Howard was born in Colorado. A pivotal moment in his life came when he was forced to leave college by his father after it was discovered he was involved with United World Federalist movement which his father labeled as ‘commie’. He moved to San Francisco in 1967 and quickly found a home here. After working a series of blue collar jobs, active involvement in the Vietnam anti-war movement, he began to see how the need for a concerted effort in melding all disparate minority rights groups and labor into one cohesive movement. Howard always retained an innate sense of self and at at time when few were open about there sexuality in the blue hued environs of the workplace he was always out and never shy about calling out local labor leaders on their misguided and divisive homophobia.
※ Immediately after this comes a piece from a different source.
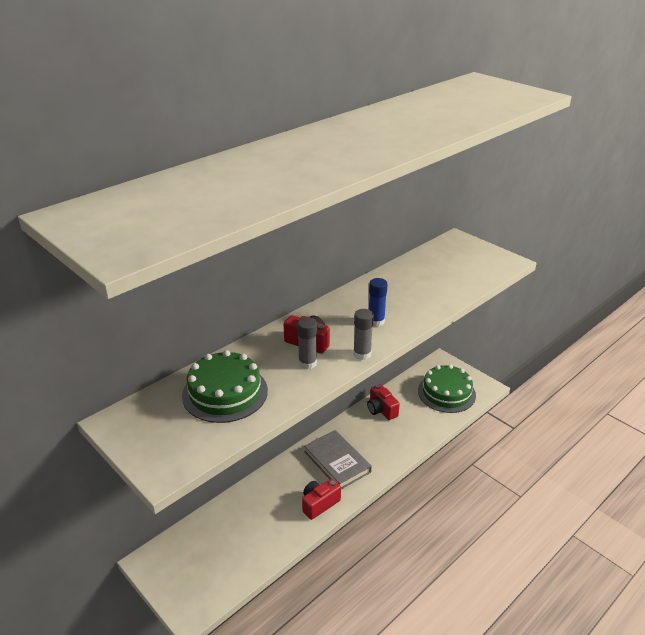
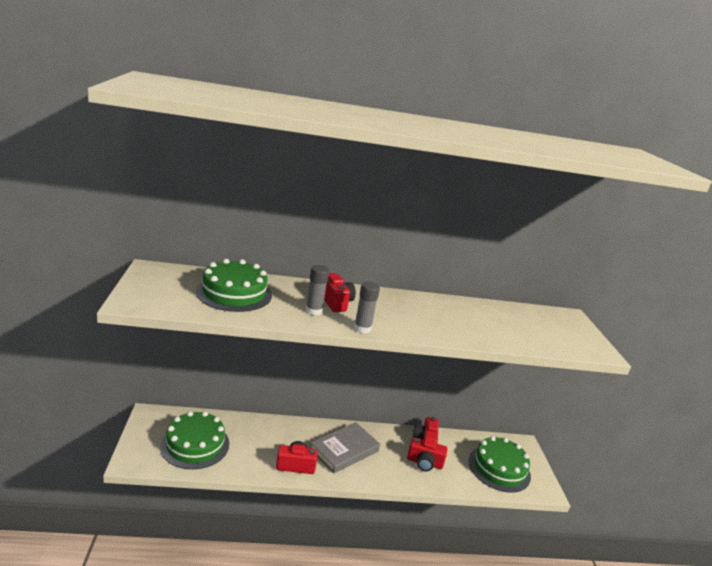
camera: 35 degrees right, 10 degrees down
grey book [304,430,372,489] -> grey book turned 45 degrees clockwise [311,422,380,474]
blue glue stick [369,278,388,327] -> none
none -> green cake [160,411,229,469]
none -> red camera [407,437,447,471]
In 1975 after Coors Brewery Corp’s discrimination was revealed toward LGBT people and it’s ongoing support of far right politics coupled with its Union busting practices he organized a national boycott of the brand that was kicked off in all of the Queer bars in our own beloved Castro. Howard worked extensively with the late Supervisor Harvey Milk forming strategy on the boycott from within Harvey’s infamous base of operation-the camera shop he owned on Castro now currently housing the Human Rights Campaign swag store. This Coors boycott was immensely successful and it lasted well into 1990′s until the Coors political policies began to evolve. Many groups and organizations still honor boycott however as Coors has been accused of continuing to funnel money into anti-immigrant, anti-union, far right groups.
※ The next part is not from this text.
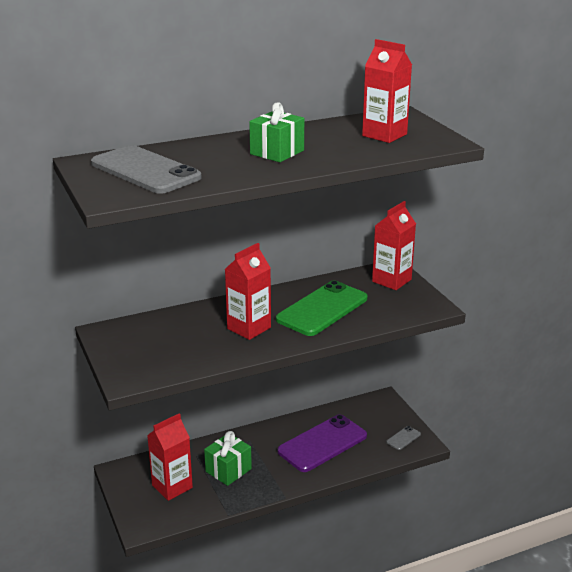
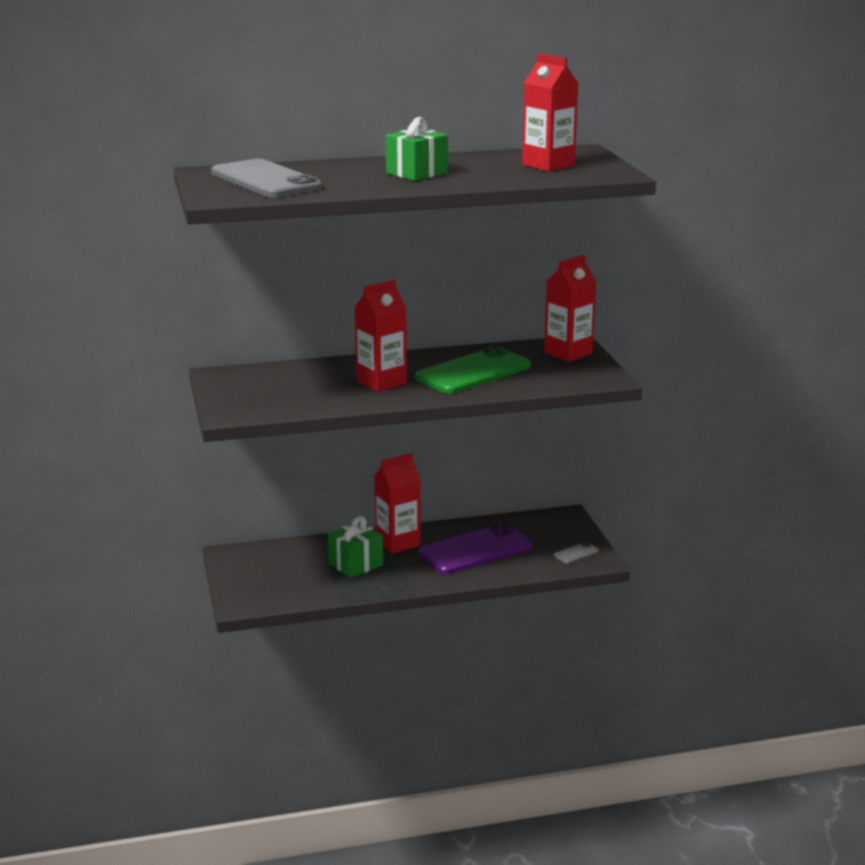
camera: 10 degrees right, 5 degrees down
red carton [147,413,193,501] -> red carton moved to [374,453,421,554]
Another of Wallace’s priceless contributions to the community was when he, along with the late, tireless, LGBT organizer, Hank Wilson, and current CA. Assemblyman for District 13, Tom Ammiano, formed the Bay Area Gay Liberation (BAGL) organization. BAGL’s official stated aims were, “To advance Lesbian and Gay liberation by reaching out to potential allies within the labor movement, the feminist movement and movements of people of color and national minorities.”
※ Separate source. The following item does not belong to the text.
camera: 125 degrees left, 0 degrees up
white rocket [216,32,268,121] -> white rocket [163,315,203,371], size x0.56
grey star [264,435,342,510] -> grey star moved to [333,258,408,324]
BAGL led Queer politics forward by painstakingly building bridges between other progressive movements most notably Cesar Chavez’s United Farm Worker’s Union and the Teamster’s union. Wallace was a founder of the Lesbian-Gay Labor Alliance and later the AFL-CIO’s, Pride at Work. Wallace was instrumental in bringing LGBT worker’s issues, concerns and needs into the Labor movement-and in return-brought Labor support to LGBT people’s struggle for equality. Howard served as president of Service Employees International Union, Local 250, which he was an active member until 2005. Howard never lost his drive for equality and desire of justice for all the people of this country. He was a lion in multiple movements and his absence will be keenly missed by all who had the pleasure of knowing and working with him. A memorial is planned in the not too distant future and we’ll keep you abreast of those developments.